There had been no telltale men with grim, assessing eyes watching her from the shadows. No strange gaps in conversation when she walked into the small coffee shop in a tiny lakeside village in British Columbia. There hadn’t been any of the usual hang-ups or missed calls on her latest disposable mobile phone that signaled her little noose was drawing tight.
She had a large mug of strong, hot coffee to ward off the late-autumn chill this far north, where snow was plastered across the Canadian Rocky Mountains and the thick clouds hung low. The pastry she chose was cloyingly sweet, but she ate all of it anyway. She checked her email, her messages. There was a new voice mail from her older brother, Rihad, which she ignored. She would call him later, when she was less exposed. When she could be certain Rihad’s men couldn’t track her.
And then she glanced up, some disturbance in the air around her making her skin draw tight in the second before he took the seat across from her at the tiny little café table.
“Hello, Amaya,” he said, with a kind of calm, resolute satisfaction—while everything inside her shifted into one great big scream. “You’ve been more difficult to find than anticipated.”

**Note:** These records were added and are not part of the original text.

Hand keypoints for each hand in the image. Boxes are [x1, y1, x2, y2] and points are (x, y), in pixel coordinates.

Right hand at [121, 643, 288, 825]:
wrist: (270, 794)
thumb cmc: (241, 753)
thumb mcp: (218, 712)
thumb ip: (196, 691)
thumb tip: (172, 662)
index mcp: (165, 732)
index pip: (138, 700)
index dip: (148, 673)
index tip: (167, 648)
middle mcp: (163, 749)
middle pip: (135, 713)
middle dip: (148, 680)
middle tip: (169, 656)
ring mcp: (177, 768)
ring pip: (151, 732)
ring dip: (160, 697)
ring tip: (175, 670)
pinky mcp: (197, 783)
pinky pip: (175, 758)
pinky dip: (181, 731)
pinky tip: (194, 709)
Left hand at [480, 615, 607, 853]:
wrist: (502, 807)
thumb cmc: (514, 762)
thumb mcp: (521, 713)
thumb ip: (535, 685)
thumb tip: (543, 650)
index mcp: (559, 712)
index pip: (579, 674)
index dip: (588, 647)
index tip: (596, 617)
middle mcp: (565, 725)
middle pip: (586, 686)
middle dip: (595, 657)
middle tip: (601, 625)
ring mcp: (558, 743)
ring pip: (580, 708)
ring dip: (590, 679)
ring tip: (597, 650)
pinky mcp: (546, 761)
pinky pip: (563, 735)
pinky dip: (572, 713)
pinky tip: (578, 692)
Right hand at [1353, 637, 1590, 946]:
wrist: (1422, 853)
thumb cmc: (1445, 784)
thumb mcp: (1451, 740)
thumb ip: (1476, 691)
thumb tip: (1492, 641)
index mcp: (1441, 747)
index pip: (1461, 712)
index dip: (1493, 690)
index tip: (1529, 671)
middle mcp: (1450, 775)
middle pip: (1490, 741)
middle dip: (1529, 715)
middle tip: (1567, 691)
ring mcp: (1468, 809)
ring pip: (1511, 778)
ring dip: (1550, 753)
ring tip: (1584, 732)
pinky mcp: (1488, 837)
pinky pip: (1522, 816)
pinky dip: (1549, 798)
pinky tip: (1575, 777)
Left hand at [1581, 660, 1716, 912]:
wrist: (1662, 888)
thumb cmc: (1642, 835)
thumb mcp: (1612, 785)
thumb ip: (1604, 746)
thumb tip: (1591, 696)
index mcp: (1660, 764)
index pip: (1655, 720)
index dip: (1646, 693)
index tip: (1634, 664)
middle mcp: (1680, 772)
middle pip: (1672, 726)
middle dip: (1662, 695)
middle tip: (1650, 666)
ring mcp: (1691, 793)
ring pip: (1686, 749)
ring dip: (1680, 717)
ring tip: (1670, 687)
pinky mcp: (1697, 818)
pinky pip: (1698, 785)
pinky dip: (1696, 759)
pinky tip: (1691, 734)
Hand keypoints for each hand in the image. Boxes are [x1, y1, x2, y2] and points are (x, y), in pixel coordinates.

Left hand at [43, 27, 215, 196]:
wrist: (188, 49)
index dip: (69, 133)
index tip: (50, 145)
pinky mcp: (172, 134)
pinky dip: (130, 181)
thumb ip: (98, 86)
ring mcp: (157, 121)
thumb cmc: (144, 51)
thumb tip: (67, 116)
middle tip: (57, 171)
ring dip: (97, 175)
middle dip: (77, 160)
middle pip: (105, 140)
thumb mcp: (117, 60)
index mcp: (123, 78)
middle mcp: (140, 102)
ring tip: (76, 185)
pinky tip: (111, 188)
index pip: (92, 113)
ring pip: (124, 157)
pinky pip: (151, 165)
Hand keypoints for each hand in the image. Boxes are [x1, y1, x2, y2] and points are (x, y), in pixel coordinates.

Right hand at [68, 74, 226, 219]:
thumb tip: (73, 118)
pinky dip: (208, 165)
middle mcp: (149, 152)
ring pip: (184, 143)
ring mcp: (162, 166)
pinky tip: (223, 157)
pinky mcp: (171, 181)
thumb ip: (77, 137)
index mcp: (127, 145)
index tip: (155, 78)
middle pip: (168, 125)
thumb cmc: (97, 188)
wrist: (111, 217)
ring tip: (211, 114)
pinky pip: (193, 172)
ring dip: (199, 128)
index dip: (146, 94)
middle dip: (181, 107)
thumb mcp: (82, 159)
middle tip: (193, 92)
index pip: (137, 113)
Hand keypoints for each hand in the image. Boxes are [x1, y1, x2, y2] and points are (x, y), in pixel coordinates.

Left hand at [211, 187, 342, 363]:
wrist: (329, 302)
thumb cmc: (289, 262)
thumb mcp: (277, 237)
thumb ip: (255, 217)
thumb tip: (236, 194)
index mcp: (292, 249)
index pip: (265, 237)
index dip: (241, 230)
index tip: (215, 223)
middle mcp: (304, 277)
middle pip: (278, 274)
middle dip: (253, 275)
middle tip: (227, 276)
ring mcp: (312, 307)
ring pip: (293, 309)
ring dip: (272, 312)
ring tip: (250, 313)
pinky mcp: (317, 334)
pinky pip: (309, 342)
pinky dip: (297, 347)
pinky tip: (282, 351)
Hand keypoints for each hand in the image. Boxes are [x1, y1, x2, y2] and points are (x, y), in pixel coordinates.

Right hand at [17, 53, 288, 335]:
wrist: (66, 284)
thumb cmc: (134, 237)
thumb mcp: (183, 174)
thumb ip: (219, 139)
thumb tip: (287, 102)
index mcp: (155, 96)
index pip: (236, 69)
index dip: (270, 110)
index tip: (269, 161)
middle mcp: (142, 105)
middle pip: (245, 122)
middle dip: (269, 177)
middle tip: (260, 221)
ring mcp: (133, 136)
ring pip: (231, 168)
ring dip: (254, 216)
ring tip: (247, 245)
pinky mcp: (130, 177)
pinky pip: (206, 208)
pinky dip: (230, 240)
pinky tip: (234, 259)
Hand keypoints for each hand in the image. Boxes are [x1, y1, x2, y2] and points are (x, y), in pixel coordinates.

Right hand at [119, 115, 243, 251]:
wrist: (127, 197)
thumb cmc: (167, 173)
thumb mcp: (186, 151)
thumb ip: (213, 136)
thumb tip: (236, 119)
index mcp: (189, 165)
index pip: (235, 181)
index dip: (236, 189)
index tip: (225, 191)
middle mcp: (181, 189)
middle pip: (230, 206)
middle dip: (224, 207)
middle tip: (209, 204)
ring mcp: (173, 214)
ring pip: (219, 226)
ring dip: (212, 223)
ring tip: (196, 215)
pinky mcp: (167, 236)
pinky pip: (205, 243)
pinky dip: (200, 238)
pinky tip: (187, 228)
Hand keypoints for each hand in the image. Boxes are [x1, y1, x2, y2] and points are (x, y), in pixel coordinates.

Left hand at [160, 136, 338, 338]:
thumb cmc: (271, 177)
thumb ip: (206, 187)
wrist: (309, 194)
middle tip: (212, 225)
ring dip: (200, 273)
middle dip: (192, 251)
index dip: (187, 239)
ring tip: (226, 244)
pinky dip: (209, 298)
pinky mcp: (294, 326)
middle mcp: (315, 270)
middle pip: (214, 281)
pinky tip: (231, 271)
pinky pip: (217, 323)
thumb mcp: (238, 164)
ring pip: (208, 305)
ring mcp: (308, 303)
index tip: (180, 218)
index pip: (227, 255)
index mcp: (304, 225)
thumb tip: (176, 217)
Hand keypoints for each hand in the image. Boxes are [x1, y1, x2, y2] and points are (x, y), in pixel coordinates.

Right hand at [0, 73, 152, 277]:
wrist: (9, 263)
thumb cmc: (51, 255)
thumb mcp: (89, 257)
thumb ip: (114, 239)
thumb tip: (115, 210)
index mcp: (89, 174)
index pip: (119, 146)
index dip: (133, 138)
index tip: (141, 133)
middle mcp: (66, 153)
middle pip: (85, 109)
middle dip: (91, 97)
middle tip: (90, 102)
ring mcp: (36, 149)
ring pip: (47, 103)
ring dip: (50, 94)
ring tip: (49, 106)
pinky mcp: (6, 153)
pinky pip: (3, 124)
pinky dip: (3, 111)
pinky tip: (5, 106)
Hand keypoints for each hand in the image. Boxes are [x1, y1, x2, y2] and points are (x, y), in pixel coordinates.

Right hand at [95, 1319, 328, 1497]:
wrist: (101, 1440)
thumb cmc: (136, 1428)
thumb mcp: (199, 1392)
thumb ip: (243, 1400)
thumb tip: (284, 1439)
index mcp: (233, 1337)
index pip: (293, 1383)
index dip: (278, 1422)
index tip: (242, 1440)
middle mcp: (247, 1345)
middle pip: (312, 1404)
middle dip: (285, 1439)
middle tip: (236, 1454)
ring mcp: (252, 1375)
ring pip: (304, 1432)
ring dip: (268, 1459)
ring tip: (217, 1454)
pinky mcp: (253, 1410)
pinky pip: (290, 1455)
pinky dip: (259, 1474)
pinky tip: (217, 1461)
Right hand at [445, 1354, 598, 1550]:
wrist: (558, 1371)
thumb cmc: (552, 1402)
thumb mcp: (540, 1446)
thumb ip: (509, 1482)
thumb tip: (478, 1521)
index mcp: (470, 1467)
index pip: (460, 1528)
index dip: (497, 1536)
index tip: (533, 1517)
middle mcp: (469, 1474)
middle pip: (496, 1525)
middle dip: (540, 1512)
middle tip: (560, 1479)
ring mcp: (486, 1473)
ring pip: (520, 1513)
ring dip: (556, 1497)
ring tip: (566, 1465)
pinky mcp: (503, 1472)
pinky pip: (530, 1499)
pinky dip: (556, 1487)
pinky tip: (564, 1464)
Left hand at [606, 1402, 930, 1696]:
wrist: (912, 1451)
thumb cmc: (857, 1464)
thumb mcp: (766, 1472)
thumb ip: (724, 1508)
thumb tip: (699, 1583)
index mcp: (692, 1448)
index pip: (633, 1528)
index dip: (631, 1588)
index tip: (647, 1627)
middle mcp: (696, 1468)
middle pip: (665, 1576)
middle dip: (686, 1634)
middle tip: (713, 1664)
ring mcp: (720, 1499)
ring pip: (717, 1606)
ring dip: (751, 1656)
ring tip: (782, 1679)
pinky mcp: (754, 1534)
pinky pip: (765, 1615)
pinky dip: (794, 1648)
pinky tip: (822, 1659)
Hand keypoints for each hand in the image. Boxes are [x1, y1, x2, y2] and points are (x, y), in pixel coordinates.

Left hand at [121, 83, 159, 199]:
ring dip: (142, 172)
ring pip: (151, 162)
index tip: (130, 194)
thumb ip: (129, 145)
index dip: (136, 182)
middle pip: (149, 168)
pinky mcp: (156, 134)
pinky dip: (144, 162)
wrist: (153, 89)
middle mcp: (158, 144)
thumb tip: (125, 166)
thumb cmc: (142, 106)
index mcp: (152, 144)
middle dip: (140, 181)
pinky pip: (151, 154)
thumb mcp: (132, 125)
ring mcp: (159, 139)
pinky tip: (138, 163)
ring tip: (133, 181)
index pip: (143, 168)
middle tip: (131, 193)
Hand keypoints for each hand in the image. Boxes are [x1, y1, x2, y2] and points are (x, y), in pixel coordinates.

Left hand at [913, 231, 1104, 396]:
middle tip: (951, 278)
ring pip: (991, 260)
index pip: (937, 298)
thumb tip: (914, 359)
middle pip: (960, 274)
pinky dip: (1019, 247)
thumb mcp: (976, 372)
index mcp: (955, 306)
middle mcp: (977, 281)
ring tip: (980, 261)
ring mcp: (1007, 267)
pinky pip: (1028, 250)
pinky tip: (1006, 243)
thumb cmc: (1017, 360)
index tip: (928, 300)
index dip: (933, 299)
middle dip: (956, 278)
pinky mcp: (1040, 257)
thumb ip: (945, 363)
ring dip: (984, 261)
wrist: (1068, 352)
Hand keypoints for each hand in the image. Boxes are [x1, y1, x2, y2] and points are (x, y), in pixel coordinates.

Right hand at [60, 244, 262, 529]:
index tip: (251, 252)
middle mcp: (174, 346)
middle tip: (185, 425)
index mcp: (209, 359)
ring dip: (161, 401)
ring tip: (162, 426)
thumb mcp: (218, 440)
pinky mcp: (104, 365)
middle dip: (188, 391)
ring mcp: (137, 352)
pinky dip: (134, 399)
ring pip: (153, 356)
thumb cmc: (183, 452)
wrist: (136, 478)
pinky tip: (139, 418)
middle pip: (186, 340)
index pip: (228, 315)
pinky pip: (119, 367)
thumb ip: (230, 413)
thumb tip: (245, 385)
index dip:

As if this were a perfectly casual meeting, here in this quiet café in an off-season lakeside village in a remote part of Canada she’d been certain he couldn’t find. As if he weren’t the most dangerous man in the world to her—this man who held her life in those hands of his that looked so easy and idle on the table between them despite their scars and marks of hard use, in notable contrast to that dark slate fury in his too-gray eyes.
As if she hadn’t left him—His Royal Highness, Kavian ibn Zayed al Talaas, ruling sheikh of the desert stronghold Daar Talaas—if not precisely at the altar, then pretty damn close six months ago.
Amaya had been running ever since. She’d survived on the money in her wallet and her ability to leave no trail, thanks to a global network of friends and acquaintances she’d met throughout her vagabond youth at her heartbroken mother’s side. She’d crashed on the floors of perfect strangers, stayed in the forgotten rooms of friends of friends and walked miles upon miles in the pitch dark to get out of cities and even countries where she’d thought he might have tracked her. She wanted nothing more than to leap up and run now, down the streets of the near-deserted village of Kaslo and straight into the frigid waters of Lake Kootenay if necessary—but she had absolutely no doubt that if she tried that again, Kavian would catch her.